* _Butir Tugas_:
Jawablah berdasarkan artikel tentang kesuksesan Jepang:
1. Kota apa saja yang dibom atom oleh Amerika Serikat pada Perang Dunia II?
2. Berapa rata-rata jam kerja pegawai di Jepang per tahun?
3. Seorang pekerja di Jepang bisa melakukan pekerjaan yang biasanya dikerjakan oleh berapa orang?

Diberdayakan oleh Blogger.

Jumat, 13 Juli 2012

10 Rahasia Kesuksesan Bangsa Jepang

Jumat, 13 Juli 2012
- Reviewer: OKE | ItemReviewed: 10 Rahasia Kesuksesan Bangsa Jepang | Description: 10 Rahasia Kesuksesan Bangsa Jepang Rating: 4.5


DuniaQ Duniamu





Jepang, bersama China dan Korea Selatan sukses menjadi raksasa Asia
dalam teknologi dan ekonomi. Padahal mereka hancur lebur saat kota Hiroshima
dan Nagasaki dibom atom oleh Amerika Serikat pada Perang Dunia II. Apa saja
rahasia sukses mereka?





1. Kerja Keras





Bangsa Jepang adalah pekerja keras. Rata-rata jam kerja pegawai
di Jepang adalah 2450 jam/tahun sangat tinggi dibandingkan dengan Amerika
Serikat (1957 jam), Inggris (1911 jam) dan Perancis (1680 jam. Seorang pekerja
di Jepang bisa melakukan pekerjaan yang biasanya dikerjakan oleh 5-6 orang.

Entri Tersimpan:
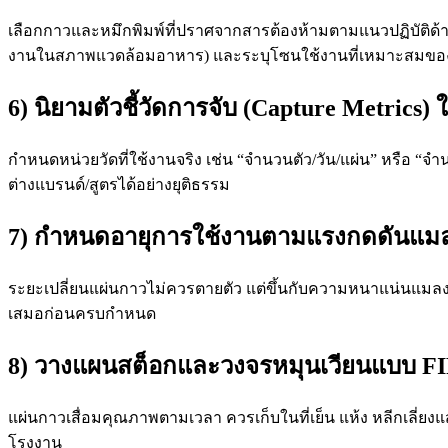
เลือกกาวและหมึกพิมพ์ที่ปราศจากสารต้องห้ามตามแนวปฏิบัติด้
งานในสภาพแวดล้อมอาหาร) และระบุโซนใช้งานที่เหมาะสมขอ
6) นิยามตัวชี้วัดการจับ (Capture Metrics) ใ
กำหนดหน่วยวัดที่ใช้งานจริง เช่น “จำนวนตัว/วัน/แผ่น” หรือ “จำน
ต่างแบรนด์/สูตรได้อย่างยุติธรรม
7) กำหนดอายุการใช้งานตามแรงกดดันแม
ระยะเปลี่ยนแผ่นกาวไม่ควรตายตัว แต่ขึ้นกับความหนาแน่นแมลง ฝุ่
เสมอก่อนครบกำหนด
8) วางแผนสต็อกและวงจรหมุนเวียนแบบ F
แผ่นกาวเสื่อมคุณภาพตามเวลา ควรเก็บในที่เย็น แห้ง หลีกเลี่ยงแ
โรงงาน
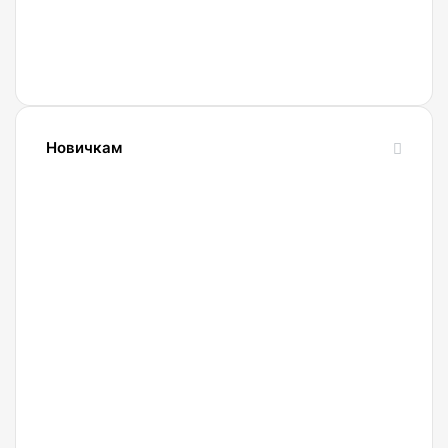
Новичкам
24.10.2023
Словарь
криптовалютных
терминов-
криптословарь
13.09.2023
Криптокошельки:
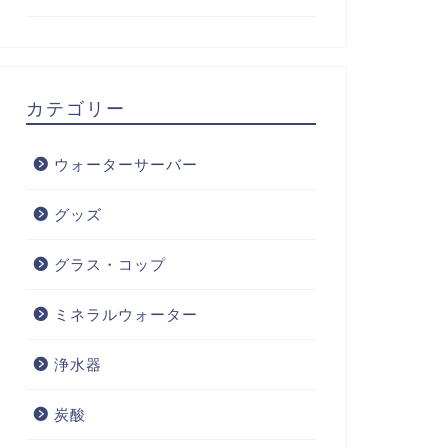
カテゴリー
ウォーターサーバー
グッズ
グラス・コップ
ミネラルウォーター
浄水器
炭酸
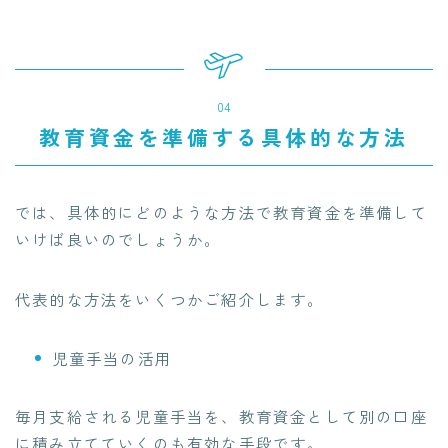
04
教育資金を準備する具体的な方法
では、具体的にどのような方法で教育資金を準備して
いけば良いのでしょうか。
代表的な方法をいくつかご紹介します。
児童手当の活用
毎月支給される児童手当を、教育資金として別の口座
に積み立てていくのも有効な手段です。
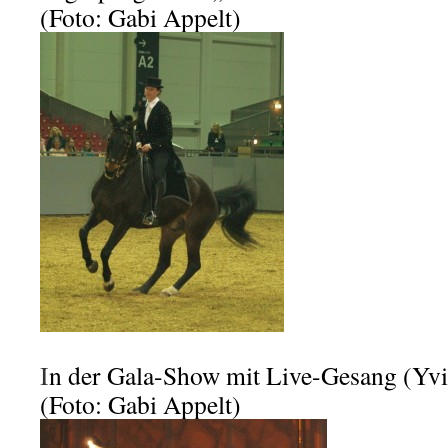
(Foto: Gabi Appelt)
I
n der Gala-Show mit Live-Gesang (Yvi
(Foto: Gabi Appelt)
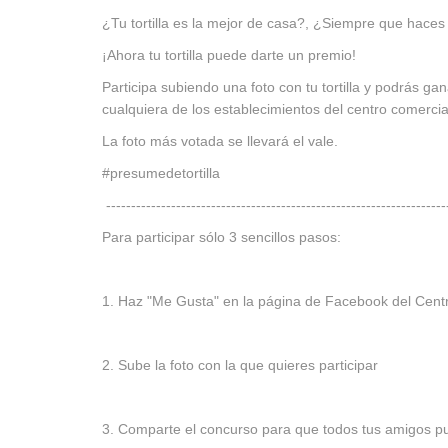
¿Tu tortilla es la mejor de casa?, ¿Siempre que haces 
¡Ahora tu tortilla puede darte un premio!
Participa subiendo una foto con tu tortilla y podrás ga
cualquiera de los establecimientos del centro comercia
La foto más votada se llevará el vale.
#presumedetortilla
--------------------------------------------------------------------
Para participar sólo 3 sencillos pasos:
1. Haz "Me Gusta" en la página de Facebook del Cent
2. Sube la foto con la que quieres participar
3. Comparte el concurso para que todos tus amigos pu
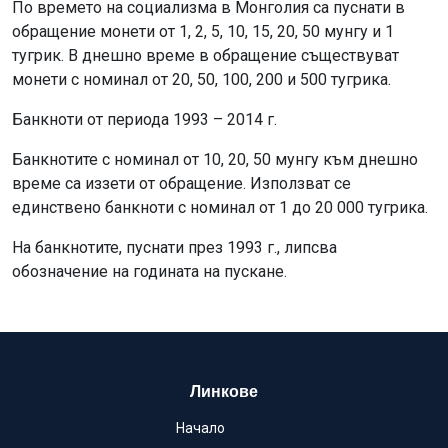
По времето на социализма в Монголия са пуснати в
обращение монети от 1, 2, 5, 10, 15, 20, 50 мунгу и 1
тугрик. В днешно време в обращение съществуват
монети с номинал от 20, 50, 100, 200 и 500 тугрика.
Банкноти от периода 1993 – 2014 г.
Банкнотите с номинал от 10, 20, 50 мунгу към днешно
време са иззети от обращение. Използват се
единствено банкноти с номинал от 1 до 20 000 тугрика.
На банкнотите, пуснати през 1993 г., липсва
обозначение на годината на пускане.
Линкове
Начало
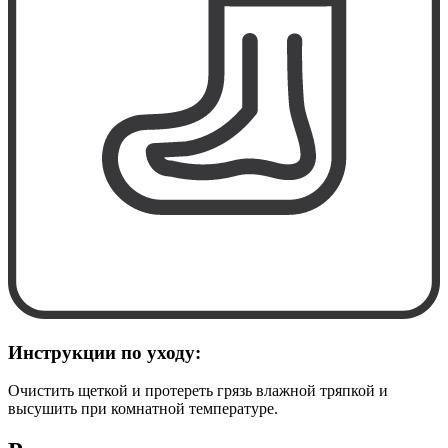
Инструкции по уходу:
Очистить щеткой и протереть грязь влажной тряпкой и
высушить при комнатной температуре.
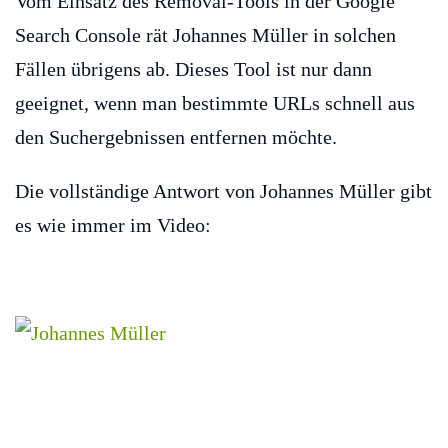
Vom Einsatz des Removal-Tools in der Google
Search Console rät Johannes Müller in solchen
Fällen übrigens ab. Dieses Tool ist nur dann
geeignet, wenn man bestimmte URLs schnell aus
den Suchergebnissen entfernen möchte.
Die vollständige Antwort von Johannes Müller gibt
es wie immer im Video:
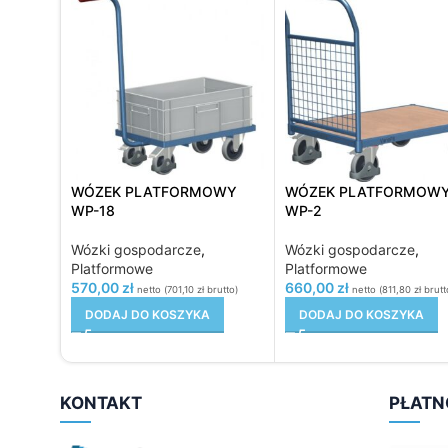
WÓZEK PLATFORMOWY
WÓZEK PLATFORMOW
WP-18
WP-2
Wózki gospodarcze
,
Wózki gospodarcze
,
Platformowe
Platformowe
570,00
zł
660,00
zł
netto (
701,10
zł
brutto)
netto (
811,80
zł
brutt
DODAJ DO KOSZYKA
DODAJ DO KOSZYKA
KONTAKT
PŁATN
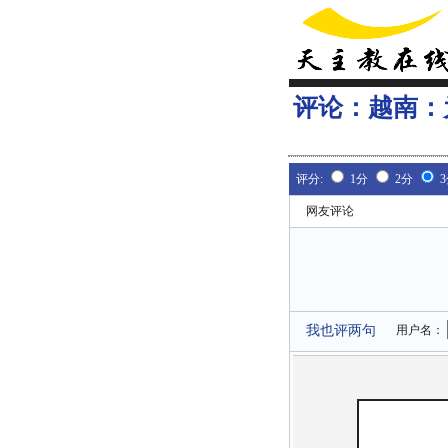
评论：
越南：
评分:
1分
2分
网友评论
我也评两句
用户名：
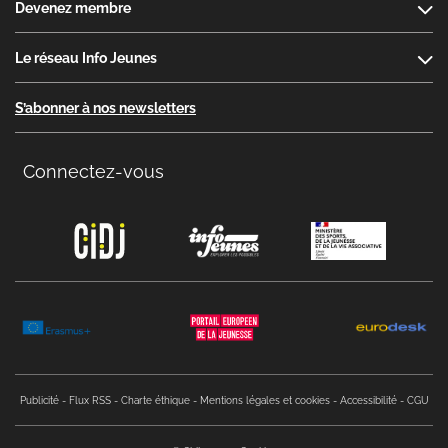
Devenez membre
Le réseau Info Jeunes
S’abonner à nos newsletters
Connectez-vous
Copyright menu
Publicité
Flux RSS
Charte éthique
Mentions légales et cookies
Accessibilité
CGU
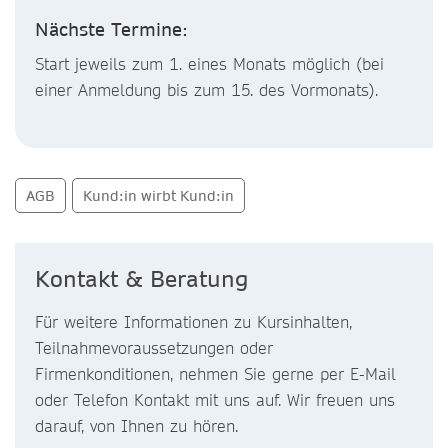
Nächste Termine:
Start jeweils zum 1. eines Monats möglich (bei
einer Anmeldung bis zum 15. des Vormonats).
AGB
Kund:in wirbt Kund:in
Kontakt & Beratung
Für weitere Informationen zu Kursinhalten,
Teilnahmevoraussetzungen oder
Firmenkonditionen, nehmen Sie gerne per E-Mail
oder Telefon Kontakt mit uns auf. Wir freuen uns
darauf, von Ihnen zu hören.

* _Jawaban Anda_:
1. Hiroshima dan Nagasaki.
2. 2450 jam per tahun.
3. 5-6 orang.